Andreas Gursky, Fukuyama, 2004

Culture was first agriculture. Society, politics, and economics resulted from humanity’s gaining command of the techniques of sowing and harvesting and the parallel skills of raising animals; two practices that required thousands of years to master but which, once the know-how was consolidated, made cities flourish, and with them, an architecture that was socially complex and capable of representing ideologies and the powers-that-be.

Regarded from this prism, the human tendency to build is but an epiphenomenon of another, larger urge: the desire to secure control over nature by domesticating – that is, bringing home – its patterns and its products. Originally, dwellings – just like cities – were not only spaces meant for the protection of individuals and the playing out of political and social control; they were also productive places. No self-respecting house ever went without a food garden and stables, in the same way that cities – even those most defensively walled-in – never failed to give a substantial part of its land over to the tending of crops and the rearing of animals. As a matter of fact, habitation and production were always so closely bound together that it took until the 20th century – and not in all contexts either – for crop cultivation and live-stock-breeding to ‘specialize’; that is, to break away from the city and become the exclusive property of what we call the rural world.

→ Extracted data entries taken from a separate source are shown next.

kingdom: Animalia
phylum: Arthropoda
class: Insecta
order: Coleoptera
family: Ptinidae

But the environmental crisis (emissions caused by transport and the pollution attributable to large-scale farming), the production crisis (mass imports), and the energy crisis (dependence on unreliable nations) are altering this structure. Not only because the rural world is starting to be the sublime and post-humanist reality that Koolhaas X-rayed in Countryside: A Report, but also because, while the countryside gets urbanized thanks to new technologies, the city progressively regains its lost productive self, as clearly shown by exhibitions like ‘The City of the Future: From Farm to Fork,’ which had a run in Madrid until a few months ago.

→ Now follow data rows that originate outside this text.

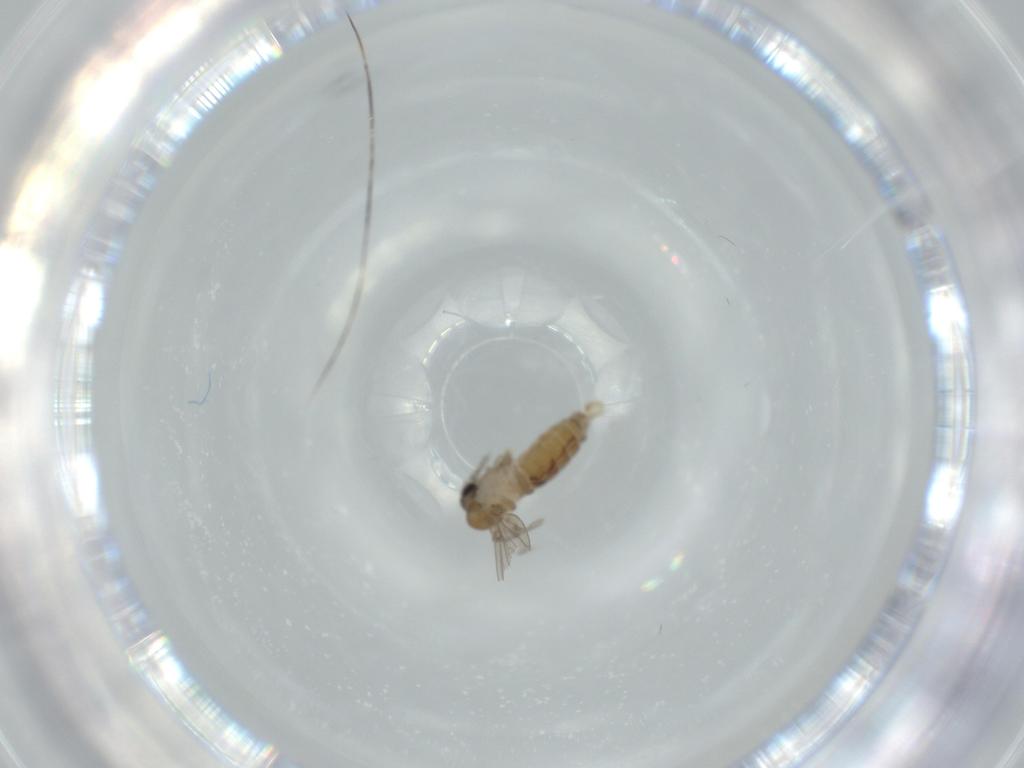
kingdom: Animalia
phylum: Arthropoda
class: Insecta
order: Diptera
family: Psychodidae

Arquitectura Viva presents this complex and changing reality through a selection of four projects that question the commonplaces associated with rural production, and in different ways bring crop-growing and livestock-raising into the city. First, a floating farm trapped in the port of Rotterdam, designed by Goldsmith. Second, a barn in Quebec that gives a humane take on the traditional model of a cow shelter, by La Shed Architecture. Third, a research facility in Roesalare that brings the technique and aesthetic of greenhouses up to date, a work of Van Bergen Kolpa and META. And fourth, an agriculture development center in Izmir by Mert Uslu Architecture, the section of which functionally and symbolically recalls the idea of the primitive hut.